Katoa’s new deal a reward for perseverance
It may not have ended in the result he would have liked, but Sione Katoa’s first run-out game in just his third NRL appearance, capped a great week for the 22-year old former Junior Kiwi and current Tongan international, having recently re-signed with the club until the end of 2019.
The hooker said it was an easy decision to remain the club given the security it provides for his young family as well as wanting to remain playing alongside the core group of players that have made it to the NRL side since being a member of the 2015 Holden Cup winning squad.
“It’s good for me and my family as we now know we are settled,” Katoa told Nepean News.
“They’ve (the club) done a lot for me and my family so it’s good to know I’ll be here for another two years.
“Also there’s a pretty good young group of us coming through here with heaps of talent that I’ve come through (Under) 20s and ISP with so it was pretty easy for me to decide to stay on.”
The deal in itself reflects just how far Katoa has come, given that by his own admission he came into 2017 with plenty to prove after having a poor 2016 season where ill-discipline hampered his form.
But with the help of his coaches Garth Brennan, who rewarded the hooker with the Intrust Super Premiership captaincy on the back of a strong pre-season, along with Anthony Griffin, Katoa had renewed belief that his form would result in being elevated to the top grade once again, having made his NRL debut against Newcastle nearly two years earlier.
“It’s came down to me having a big pre-season and then just playing good footy during the year, playing off the back of the ISP boys and then getting the rewards to play up here with the big boys,” Katoa said.

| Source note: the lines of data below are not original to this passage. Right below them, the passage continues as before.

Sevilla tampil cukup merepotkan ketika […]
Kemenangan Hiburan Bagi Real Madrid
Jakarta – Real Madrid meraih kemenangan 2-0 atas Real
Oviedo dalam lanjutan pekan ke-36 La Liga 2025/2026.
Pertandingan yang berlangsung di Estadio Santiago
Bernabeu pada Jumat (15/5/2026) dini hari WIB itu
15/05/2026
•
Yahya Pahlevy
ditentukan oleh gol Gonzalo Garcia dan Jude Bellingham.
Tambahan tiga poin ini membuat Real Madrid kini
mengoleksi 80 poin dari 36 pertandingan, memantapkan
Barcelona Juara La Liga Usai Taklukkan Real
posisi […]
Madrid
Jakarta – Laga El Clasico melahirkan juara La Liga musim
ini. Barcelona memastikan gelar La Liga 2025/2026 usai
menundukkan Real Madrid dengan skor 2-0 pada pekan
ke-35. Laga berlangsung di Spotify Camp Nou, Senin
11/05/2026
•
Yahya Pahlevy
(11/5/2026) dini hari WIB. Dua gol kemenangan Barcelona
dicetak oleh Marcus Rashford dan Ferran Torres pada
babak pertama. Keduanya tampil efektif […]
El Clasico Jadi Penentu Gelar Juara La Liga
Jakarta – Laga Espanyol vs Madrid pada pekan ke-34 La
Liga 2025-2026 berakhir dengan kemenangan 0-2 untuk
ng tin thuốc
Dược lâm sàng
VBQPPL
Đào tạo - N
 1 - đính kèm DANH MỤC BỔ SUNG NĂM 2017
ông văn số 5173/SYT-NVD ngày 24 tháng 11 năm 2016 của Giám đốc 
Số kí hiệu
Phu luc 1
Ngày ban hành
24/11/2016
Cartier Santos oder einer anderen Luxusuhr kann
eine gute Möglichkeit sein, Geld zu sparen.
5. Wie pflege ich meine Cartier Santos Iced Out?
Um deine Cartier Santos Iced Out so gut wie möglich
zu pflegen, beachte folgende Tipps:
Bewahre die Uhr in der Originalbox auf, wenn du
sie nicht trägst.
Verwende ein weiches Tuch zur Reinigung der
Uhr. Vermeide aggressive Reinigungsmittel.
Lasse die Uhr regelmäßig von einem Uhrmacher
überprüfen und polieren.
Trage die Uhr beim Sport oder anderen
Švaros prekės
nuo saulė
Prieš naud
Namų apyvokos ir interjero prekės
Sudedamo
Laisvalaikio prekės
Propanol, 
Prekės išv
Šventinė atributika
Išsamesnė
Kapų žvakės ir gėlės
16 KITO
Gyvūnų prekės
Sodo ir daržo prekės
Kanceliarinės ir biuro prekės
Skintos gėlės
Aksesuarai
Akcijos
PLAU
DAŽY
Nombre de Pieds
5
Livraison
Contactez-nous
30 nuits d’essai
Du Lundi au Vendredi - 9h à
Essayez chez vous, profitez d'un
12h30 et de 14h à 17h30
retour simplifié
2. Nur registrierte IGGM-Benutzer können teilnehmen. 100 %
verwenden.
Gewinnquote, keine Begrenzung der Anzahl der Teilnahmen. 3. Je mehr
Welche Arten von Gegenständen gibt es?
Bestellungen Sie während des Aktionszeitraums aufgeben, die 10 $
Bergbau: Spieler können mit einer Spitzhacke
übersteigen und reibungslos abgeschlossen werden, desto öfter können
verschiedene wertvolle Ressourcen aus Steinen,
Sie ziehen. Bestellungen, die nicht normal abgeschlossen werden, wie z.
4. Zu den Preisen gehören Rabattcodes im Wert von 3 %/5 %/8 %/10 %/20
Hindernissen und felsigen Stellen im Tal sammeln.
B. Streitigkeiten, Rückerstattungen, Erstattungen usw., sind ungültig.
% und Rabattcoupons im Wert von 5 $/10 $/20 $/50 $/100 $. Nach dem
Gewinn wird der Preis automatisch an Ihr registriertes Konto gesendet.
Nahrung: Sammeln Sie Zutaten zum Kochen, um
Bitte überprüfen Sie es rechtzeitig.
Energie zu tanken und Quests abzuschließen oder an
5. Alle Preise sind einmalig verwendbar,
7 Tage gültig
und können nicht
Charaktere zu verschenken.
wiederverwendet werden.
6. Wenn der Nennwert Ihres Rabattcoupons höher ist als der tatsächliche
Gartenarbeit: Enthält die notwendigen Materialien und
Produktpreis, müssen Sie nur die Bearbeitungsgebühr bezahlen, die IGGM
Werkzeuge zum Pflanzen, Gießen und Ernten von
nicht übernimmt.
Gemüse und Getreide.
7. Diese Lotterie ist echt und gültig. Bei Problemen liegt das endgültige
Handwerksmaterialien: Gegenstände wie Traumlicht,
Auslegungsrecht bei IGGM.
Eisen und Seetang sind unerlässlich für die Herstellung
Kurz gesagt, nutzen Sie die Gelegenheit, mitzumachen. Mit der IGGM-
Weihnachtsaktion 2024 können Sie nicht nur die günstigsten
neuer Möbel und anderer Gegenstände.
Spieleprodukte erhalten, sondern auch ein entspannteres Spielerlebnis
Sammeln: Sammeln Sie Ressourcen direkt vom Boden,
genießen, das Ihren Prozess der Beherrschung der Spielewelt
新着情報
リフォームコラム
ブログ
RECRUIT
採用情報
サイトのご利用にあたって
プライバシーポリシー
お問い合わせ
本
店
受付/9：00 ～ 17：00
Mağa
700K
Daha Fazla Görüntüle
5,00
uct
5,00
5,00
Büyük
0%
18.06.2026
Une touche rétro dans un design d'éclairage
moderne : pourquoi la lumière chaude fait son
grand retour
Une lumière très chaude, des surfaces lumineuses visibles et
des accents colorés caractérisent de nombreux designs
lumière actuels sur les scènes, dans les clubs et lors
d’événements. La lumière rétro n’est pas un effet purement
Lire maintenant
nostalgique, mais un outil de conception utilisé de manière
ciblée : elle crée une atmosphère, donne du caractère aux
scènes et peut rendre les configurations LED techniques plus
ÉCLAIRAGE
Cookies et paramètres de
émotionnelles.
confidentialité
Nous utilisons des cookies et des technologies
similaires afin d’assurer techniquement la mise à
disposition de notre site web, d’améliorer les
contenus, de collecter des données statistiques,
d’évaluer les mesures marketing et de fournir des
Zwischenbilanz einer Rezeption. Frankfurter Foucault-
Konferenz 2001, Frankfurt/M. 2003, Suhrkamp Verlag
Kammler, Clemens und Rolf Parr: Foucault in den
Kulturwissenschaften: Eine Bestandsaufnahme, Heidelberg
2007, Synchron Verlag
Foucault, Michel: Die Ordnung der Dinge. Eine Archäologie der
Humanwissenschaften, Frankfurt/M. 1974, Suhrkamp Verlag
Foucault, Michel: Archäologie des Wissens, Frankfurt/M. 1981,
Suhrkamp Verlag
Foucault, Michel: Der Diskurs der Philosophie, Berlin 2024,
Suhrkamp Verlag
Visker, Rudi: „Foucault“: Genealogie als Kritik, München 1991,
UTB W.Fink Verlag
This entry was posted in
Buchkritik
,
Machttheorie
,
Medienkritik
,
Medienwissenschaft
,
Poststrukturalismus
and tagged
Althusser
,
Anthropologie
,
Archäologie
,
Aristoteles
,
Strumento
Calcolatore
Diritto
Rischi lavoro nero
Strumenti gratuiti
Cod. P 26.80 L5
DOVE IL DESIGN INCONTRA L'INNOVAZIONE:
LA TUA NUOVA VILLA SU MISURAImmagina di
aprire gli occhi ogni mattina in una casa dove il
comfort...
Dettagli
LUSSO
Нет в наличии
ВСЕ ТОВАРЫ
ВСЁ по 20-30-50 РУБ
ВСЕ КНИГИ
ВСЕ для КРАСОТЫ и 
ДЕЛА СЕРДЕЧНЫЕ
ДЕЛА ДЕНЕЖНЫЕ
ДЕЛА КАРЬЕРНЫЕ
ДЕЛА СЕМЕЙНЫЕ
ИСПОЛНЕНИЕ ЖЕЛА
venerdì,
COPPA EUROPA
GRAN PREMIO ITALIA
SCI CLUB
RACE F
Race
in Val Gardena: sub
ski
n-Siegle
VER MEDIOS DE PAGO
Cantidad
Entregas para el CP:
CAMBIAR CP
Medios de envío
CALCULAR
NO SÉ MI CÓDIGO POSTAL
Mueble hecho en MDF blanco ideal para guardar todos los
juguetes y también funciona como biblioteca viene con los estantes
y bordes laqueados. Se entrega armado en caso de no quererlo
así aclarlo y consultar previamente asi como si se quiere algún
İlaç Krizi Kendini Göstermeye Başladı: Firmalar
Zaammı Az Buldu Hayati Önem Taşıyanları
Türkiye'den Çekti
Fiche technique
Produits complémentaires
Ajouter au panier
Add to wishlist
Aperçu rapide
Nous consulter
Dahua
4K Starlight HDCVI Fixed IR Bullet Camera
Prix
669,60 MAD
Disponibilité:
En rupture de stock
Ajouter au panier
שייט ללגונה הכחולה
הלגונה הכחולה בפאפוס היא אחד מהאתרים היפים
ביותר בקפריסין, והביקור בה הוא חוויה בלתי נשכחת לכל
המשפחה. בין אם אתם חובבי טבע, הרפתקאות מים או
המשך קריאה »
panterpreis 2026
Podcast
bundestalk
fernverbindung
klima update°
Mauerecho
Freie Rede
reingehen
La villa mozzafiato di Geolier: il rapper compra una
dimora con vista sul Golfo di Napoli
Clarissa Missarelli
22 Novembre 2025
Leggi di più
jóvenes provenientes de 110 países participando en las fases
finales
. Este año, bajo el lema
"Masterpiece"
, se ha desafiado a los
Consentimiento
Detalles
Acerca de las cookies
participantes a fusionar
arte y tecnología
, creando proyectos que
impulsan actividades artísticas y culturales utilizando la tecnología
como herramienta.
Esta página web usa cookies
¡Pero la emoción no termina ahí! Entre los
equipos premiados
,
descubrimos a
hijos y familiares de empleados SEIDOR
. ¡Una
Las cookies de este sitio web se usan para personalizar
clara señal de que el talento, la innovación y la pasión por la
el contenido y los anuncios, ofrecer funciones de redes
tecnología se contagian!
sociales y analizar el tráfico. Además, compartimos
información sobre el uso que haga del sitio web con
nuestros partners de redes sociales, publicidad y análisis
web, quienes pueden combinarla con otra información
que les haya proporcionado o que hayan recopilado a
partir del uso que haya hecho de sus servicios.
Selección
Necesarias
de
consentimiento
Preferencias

“They (Brennan and Griffin) have been a big part of my improvement from 2016.
“They’ve been positive, always giving me tips on what I need to work on and I’m looking to taking my game further over the next two years, with these two coaches.”
Photos: 77 Media
Katoa also admitted there was a big difference in playing a full game in the NRL to what he had experienced in his previous two appearances, but despite the result relished the opportunity to do so.
“Hook spoke to me and said that he wanted me to be that 80 minute hooker out there especially if I want to continue playing first grade," Katoa said.
“My other two (games) I probably played about forty (minutes) max.
“But while the result was disappointing, it was really good test for me out there and I took it with both hands."
Having now re-signed for another two years, Katoa is under no illusion that competition for that first grade hooking role remains as fierce as ever, battling alongside the likes of Rein and the injured Peter Wallace.
But it’s a challenge Katoa is willing to accept despite being equally at home in other playing positions.
“I can cover a lot of positions like lock, back-row, halves,” Katoa declared.
“But for me hooker is still my number one preferred position.
“Ultimately I want to be playing first grade and be playing as hooker.”
Despite the competition for that hooking spot, Katoa says there is plenty to gain from playing with the likes of Rein and Wallace and is grateful for the advice and guidance afforded to him by the experienced pair.
“They’ve been really helpful just teaching me a few tips and guiding me off the field as well,” Katoa said.
“(Especially) to stay composed especially when times get tough.
“The forwards look to you to get them rolling so that’s probably the main one.
“They’re two massive people I look up to as a hooker and have done it all (in the game) and they’ve been really good for me."